A présent, sous le contrôle du président, les pouvoirs du conseil seront considérablement élargis. Dans la pratique, dorénavant le conseil supervise les éléments-clés de la politique intérieure. Selon le porte-parole du nouveau gouvernement, il revient au conseil de déterminer des aspects-clés de la politique de sécurité intérieure, en coordonnant le travail de divers ministères et en veillant à l'application de la nouvelle politique sécuritaire. Il aura le même statut que le conseil de défense, lequel a été traditionnellement sous la houlette du président et qui est responsable de la politique de sécurité étrangère.

Une autre décision convenue par le conseil des ministres a été d'élaborer un projet de loi pour une réduction de 5 pour cent des impôts sur les revenus. Le projet de loi sera achevé dans dix jours et sera voté tout de suite après les élections législatives.

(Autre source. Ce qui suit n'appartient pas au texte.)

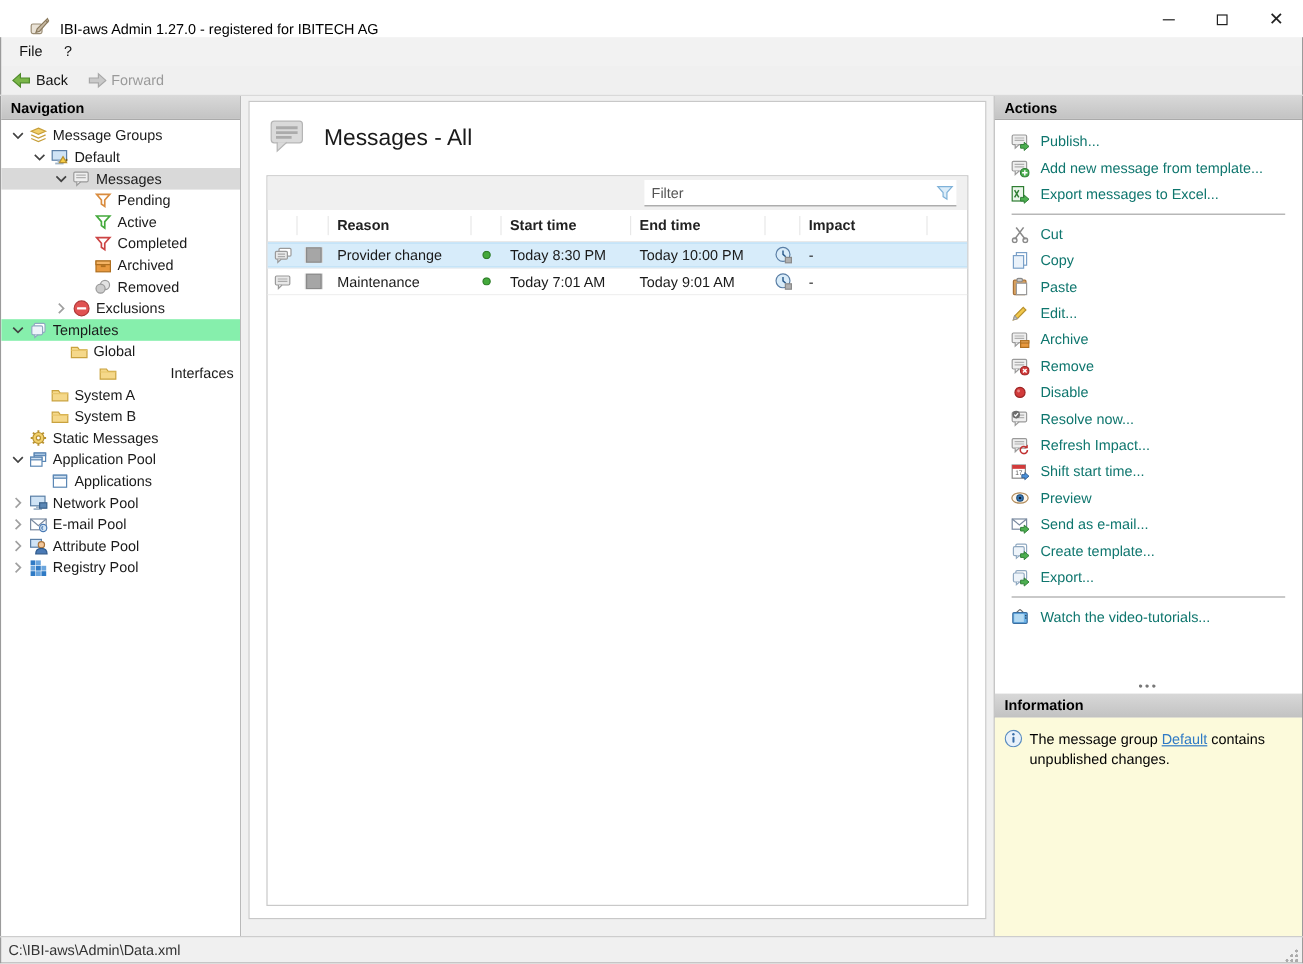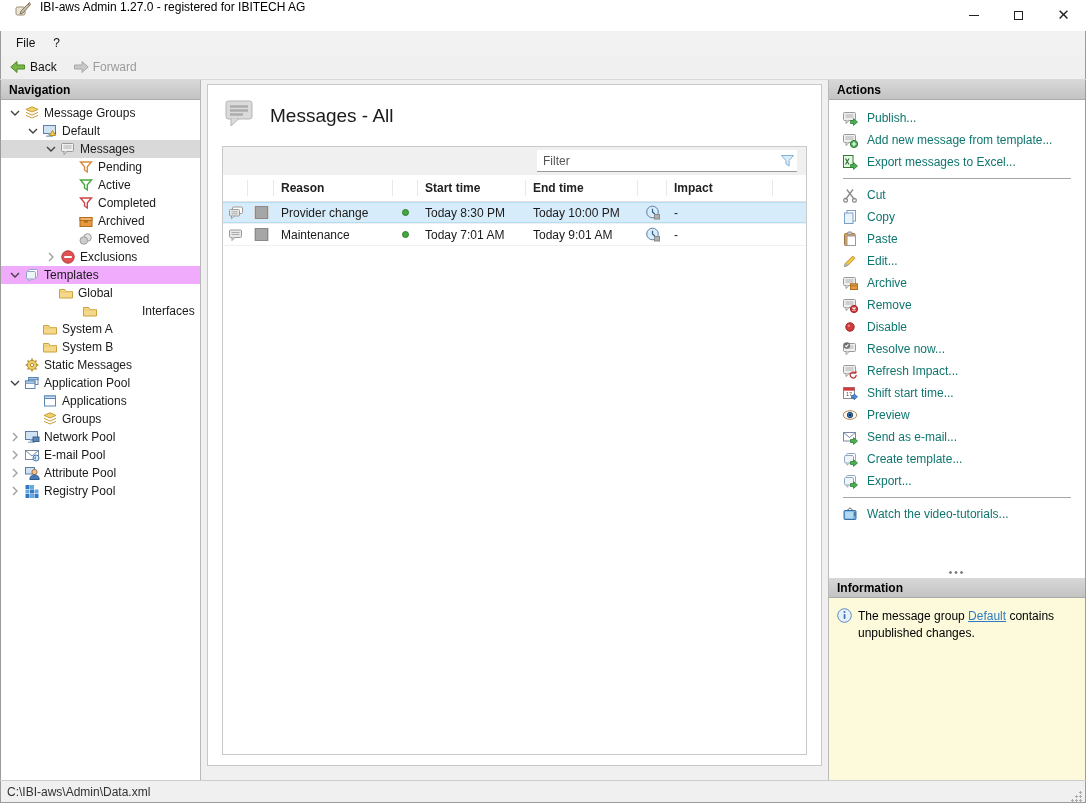--- a/index.html
+++ b/index.html
@@ -11,21 +11,21 @@
     background: #fff;
   }
   .window {
     width:1086px; height:803px;
     display:flex; flex-direction:column;
     box-shadow: inset 0 0 0 1px #9b9b9b;
     background:#fff;
     overflow:hidden;
   }
   
-  .titlebar { height:31px; display:flex; align-items:flex-start; background:#fff; flex:0 0 auto; padding-left:4px;}
+  .titlebar { height:31px; display:flex; align-items:flex-end; background:#fff; flex:0 0 auto; padding-left:14px;}
   .app-icon { width:18px; height:18px; margin:0 8px 0 10px; flex:0 0 auto; }
   .title-text { flex:1; font-size:12px; color:#000; }
   .win-btn { width:45px; height:30px; display:flex; align-items:center; justify-content:center; color:#222; }
   .win-btn .bar { width:10px; height:1px; background:#222; }
   .win-btn .box { width:9px; height:9px; border:1px solid #222; }
   .win-btn.close { font-size:15px; font-weight:400; }
   
   .menubar { height:24px; background:#f2f2f2; display:flex; align-items:center; flex:0 0 auto; box-shadow: inset 1px 0 0 #9b9b9b, inset -1px 0 0 #9b9b9b; }
   .menu-item { padding:4px 9px; color:#111; }
   .menu-item:first-child { margin-left:7px; }
@@ -41,21 +41,21 @@
     padding-left:8px;
     background:linear-gradient(#d8d8d8,#c3c3c3);
     border-bottom:1px solid #aaa;
     flex:0 0 auto;
   }
   
   .nav-panel { width:200px; flex:0 0 auto; display:flex; flex-direction:column; border-right:1px solid #b9b9b9; background:#fff; margin-left:1px;}
   .tree { flex:1; overflow:hidden; padding-top:4px; }
   .tree-row { height:18px; display:flex; align-items:center; white-space:nowrap; }
   .tree-row.selected { background:#d9d9d9; }
-  .tree-row.hover { background:#f0abfc; }
+  .tree-row.hover { background:#86efac; }
   .tree-chev { width:16px; height:16px; flex:0 0 auto; display:flex; align-items:center; justify-content:center; }
   .tree-ico { width:17px; height:16px; flex:0 0 auto; display:flex; align-items:center; justify-content:center; }
   .tree-label { padding-left:4px; }
   
   .center { flex:1; background:#f0f0f0; padding:4px 6px 14px 6px; min-width:0; display:flex; }
   .card { flex:1; background:#fff; border:1px solid #c8c8c8; display:flex; flex-direction:column; }
   .card-titlerow { display:flex; align-items:center; padding:12px 14px 10px 13px; flex:0 0 auto; }
   .page-title { font-size:19px; color:#1a1a1a; margin-left:13px; }
   .tablebox { flex:1; margin:2px 14px 10px 14px; border:1px solid #c9c9c9; display:flex; flex-direction:column; min-height:0; background:#fff; }
   .filterbar { height:28px; background:#f0f0f0; display:flex; align-items:center; justify-content:flex-end; flex:0 0 auto; }
@@ -352,31 +352,20 @@
           </div>
           <div class="tree-row" style="padding-left: 24px;">
             <span class="tree-chev"></span>
             <span class="tree-ico">
               <svg width="16" height="16" viewBox="0 0 16 16">
                 <rect x="2.5" y="3" width="11" height="10" fill="#fff" stroke="#5b87b5"></rect>
                 <rect x="2.5" y="3" width="11" height="2.5" fill="#cfe0f1" stroke="#5b87b5"></rect>
               </svg>
             </span>
             <span class="tree-label">Applications</span>
-          </div>
-          <div class="tree-row" style="padding-left: 24px;">
-            <span class="tree-chev"></span>
-            <span class="tree-ico">
-              <svg width="16" height="16" viewBox="0 0 16 16">
-                <path d="M8 1.8l6 2.6-6 2.6-2-0.9-4-1.7z" fill="#f2d06b" stroke="#c79f3a"></path>
-                <path d="M2 7.4l6 2.6 6-2.6" fill="none" stroke="#c79f3a"></path>
-                <path d="M2 10.4l6 2.6 6-2.6" fill="none" stroke="#c79f3a"></path>
-              </svg>
-            </span>
-            <span class="tree-label">Groups</span>
           </div>
           <div class="tree-row" style="padding-left: 6px;">
             <span class="tree-chev">
               <svg width="12" height="12" viewBox="0 0 12 12">
                 <path d="M4 2l4 4-4 4" fill="none" stroke="#a0a0a0" stroke-width="1.4"></path>
               </svg>
             </span>
             <span class="tree-ico">
               <svg width="16" height="16" viewBox="0 0 16 16">
                 <rect x="1.5" y="2.5" width="12" height="8" fill="#cfe3f5" stroke="#5b7fa6"></rect>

Une autre mesure démontre la capacité du gouvernement à exploiter l'opposition populaire aux actions du gouvernement précédent. Gilles de Robien, ministre des transports et de la construction a annoncé une révision fondamentale des projets pour un troisième aéroport international près de la capitale. Ces projets avaient été imposés par son prédécesseur, Jean-Claude Gayssot du Parti communiste, en bravant l'opposition de la population en général qui craignait l'augmentation de bruit et de pollution qui en résulterait.

Le nouveau gouvernement a réussi à gagner le soutien de secteurs habituellement associés à la gauche. Le journal le Monde, qui, depuis la période de François Mitterrand, a tendance à soutenir les socialistes, chante les louanges du gouvernement. Le gouvernement Raffarin fait belle figure, commenta le journal, qui déclara que la nomination des ministres indépendants, Mer (économie et finances) et Ferry (éducation) représente un beau coup de la part de Chirac. Le journal ajouta que Chirac avait fait un pied de nez à Le Pen en nommant comme secrétaire d'Etat, Saïfi, d'origine algérienne.

Le concert d'approbation pour le nouveau gouvernement de Chirac représente une consolidation de toutes les nouvelles forces bourgeoises qui ont soutenu Chirac au second tour des présidentielles. L'unité toute nouvelle derrière Chirac, relève moins, cependant, d'un rejet de Le Pen - à bien des égards le nouveau gouvernement, en renforçant l'Etat, s'adapte aux demandes de Le Pen - que de la peur de cette colère et de ce mécontentement populaires exprimés, au premier tour des élections présidentielles, par les abstentions massives et les trois millions de voix pour des candidats se disant socialistes révolutionnaires.